これまで、この液晶パネルでは色んな種類の広告が流されてきたが、これはそれでは飽きたらず実際の販売まで直接やってしまおうという試みらしい。
つまりこの助手席後ろのタッチパネルを使って乗客に直接物を買ってもらうということらしく、画面には買い物の流れなどが示されていた。
確かにタクシーの客層はバスの客層よりはやや裕福であり、そういった意味で市場マーケットがセグメント化はされているのだが、果たしてタクシーの中で物を買おうとする人などがいるのかはちょっと疑わしいという気がした。
とはいえどんなものが買えるのかを確認してみたくなり、画面操作をしようとしたが、このタッチパネルはどうも反応が悪く、なかなか画面が進んでくれない。
何やらアンケートに答える必要があるらしく、回答しようとしたのだが、やはり画面の反応が悪く、回答し終らないうちにタクシーが目的地に着いてしまった。
仕方なくこの時は、画面だけ撮影してその時は諦めることにした。
で、家に帰って画面上に示されていたURLに接続してみると「即点購」
(www.idiangou.om)というショッピングサイトに繋がったのである。
画面上に並べられている商品を見ると、イベントのチケット、アクセサリー、贈答用高級フルーツなどが表示され、どうやらこれをタクシーでも販売しようという試みらしい。

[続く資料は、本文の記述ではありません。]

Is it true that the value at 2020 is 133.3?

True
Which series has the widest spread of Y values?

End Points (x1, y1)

察するにこのサイト上で会員登録を行なっておけば、タクシー乗車時にいつでもショッピングが可能だという趣旨のビジネスモデルのようだ。
ただ、このWEBサイト自体はまだ未完成のようで、買い物の流れなどを示す案内などはまだページが出来上がっておらず、支払方法も支付宝や銀行振り込みの案内は書かれていたが、タオバオなどのショッピングサイトに比べるとまだ未成熟なのは否めないという気がした。

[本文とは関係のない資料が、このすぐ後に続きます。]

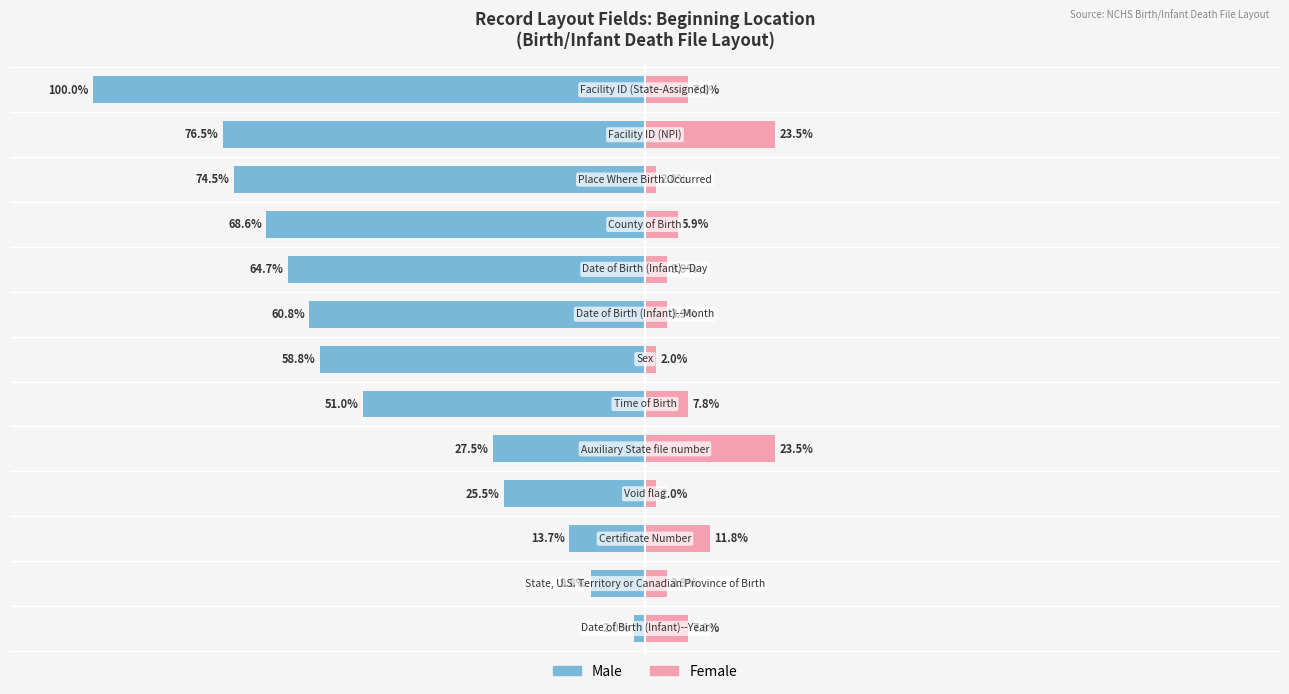

How many values in the Female series exceed 5?

7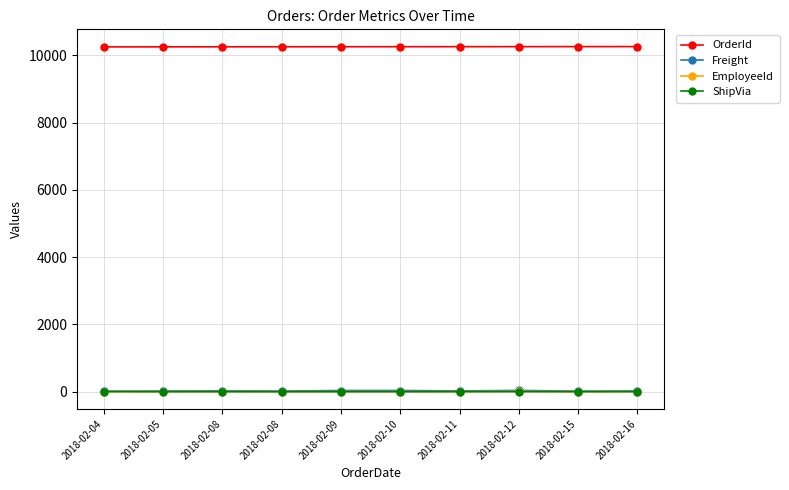

What are all the series names shown in the legend?

OrderId, Freight, EmployeeId, ShipVia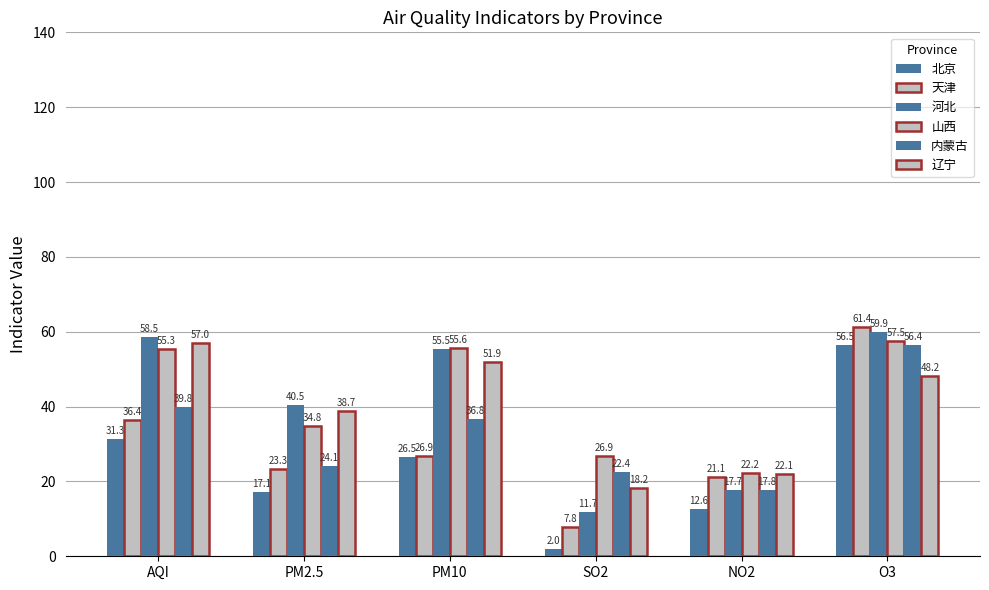

At which category is the sum across all series the highest?

O3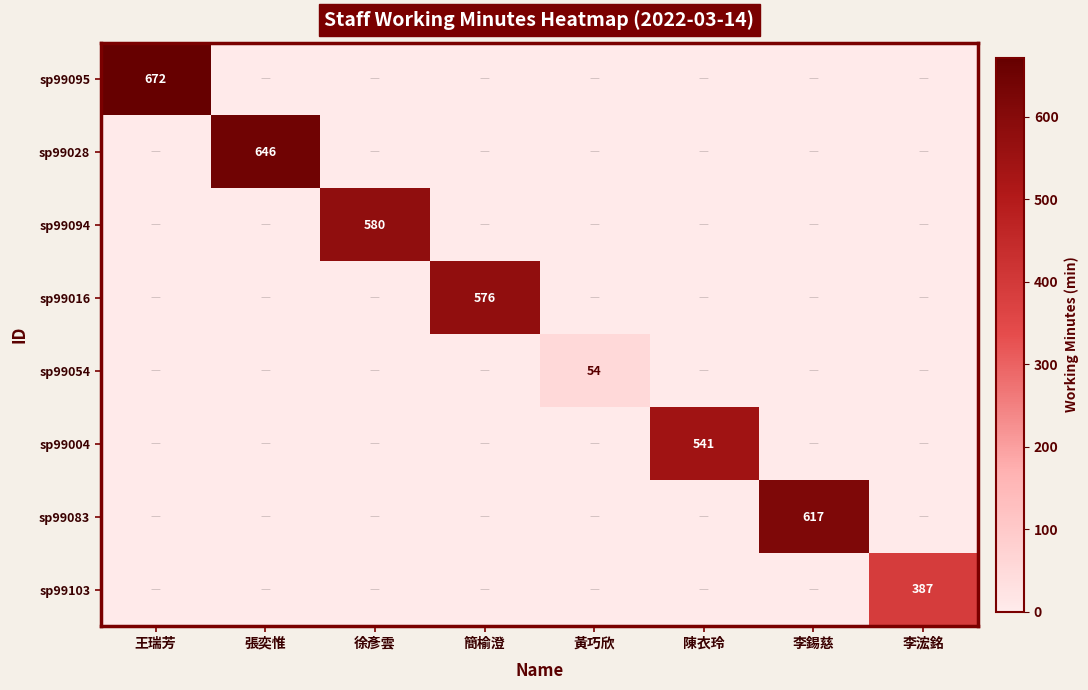

How many values in the sp99103 series exceed 0?

1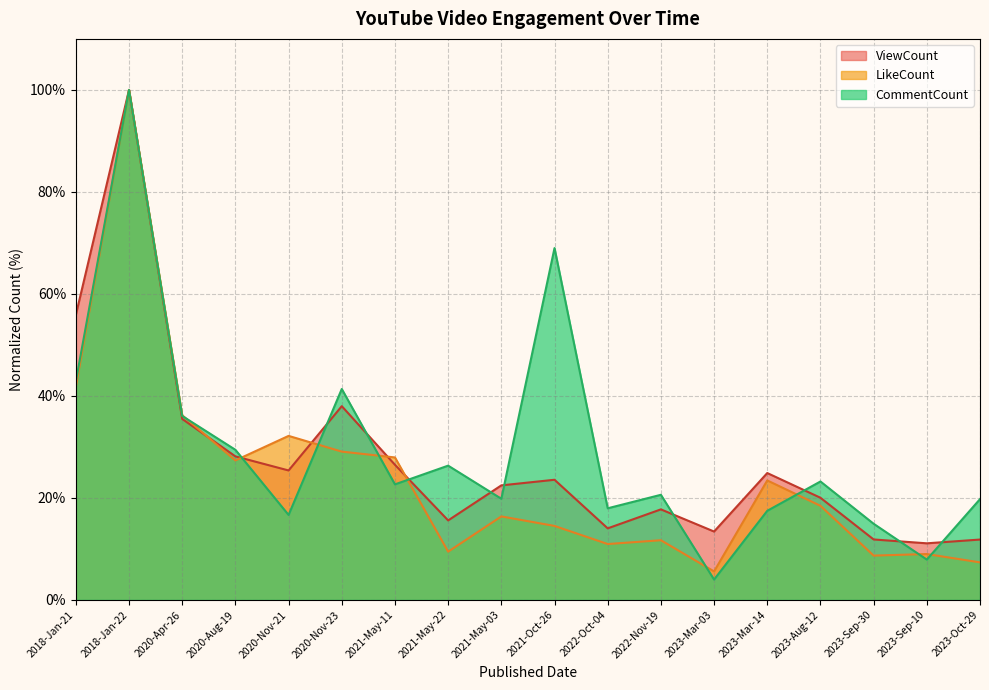

The LikeCount series shows 7.1 at 2023-Mar-14. True or false?

False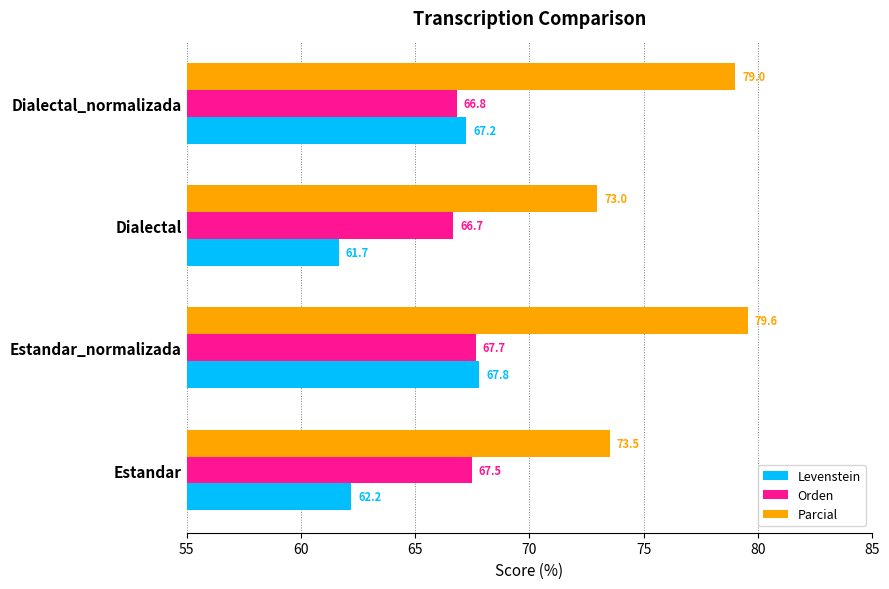

What is the sum of all Parcial values?

305.1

つまり、このビジネス自体が駆け出しで、発展はこれからということらしい。
確かにタクシーの乗車時間というのは暇ではあり客層も比較的悪くないので、ビジネスの狙い目としては悪くないと思うのだが、タクシーの乗車時間は意外と短いので今回のように画面の反応が悪いと時間が足りずあっという間に目的地までついてしまうので、販売まで結びつけられないような気がする。
もし仮に画面の反応が良いとしても、やはり時間が十分かという疑問はつきまとい、さらに中国のタクシーのように激しく揺れる車内ではじっくりと買い物など出来ないという気がするのである。
思うに、どうしてもタクシー内で販売に結び付けたいなら、画面上で商品情報をSMSで携帯に送れるようにして、買い物手続きは各自のスマホ上でやってもらったほうが懸命のようにも思える。
つまりタクシーの乗車時間では広告したものの情報をお客の手の内に残せるようにするだけで精一杯で、車内での販売は諦めたほうがよく、それで十分だという気がするのである。
いずれにしてもこのタクシー車内の販売ビジネスは始まったばかりのようで今後どう変化するのか推移を見守ってみたい。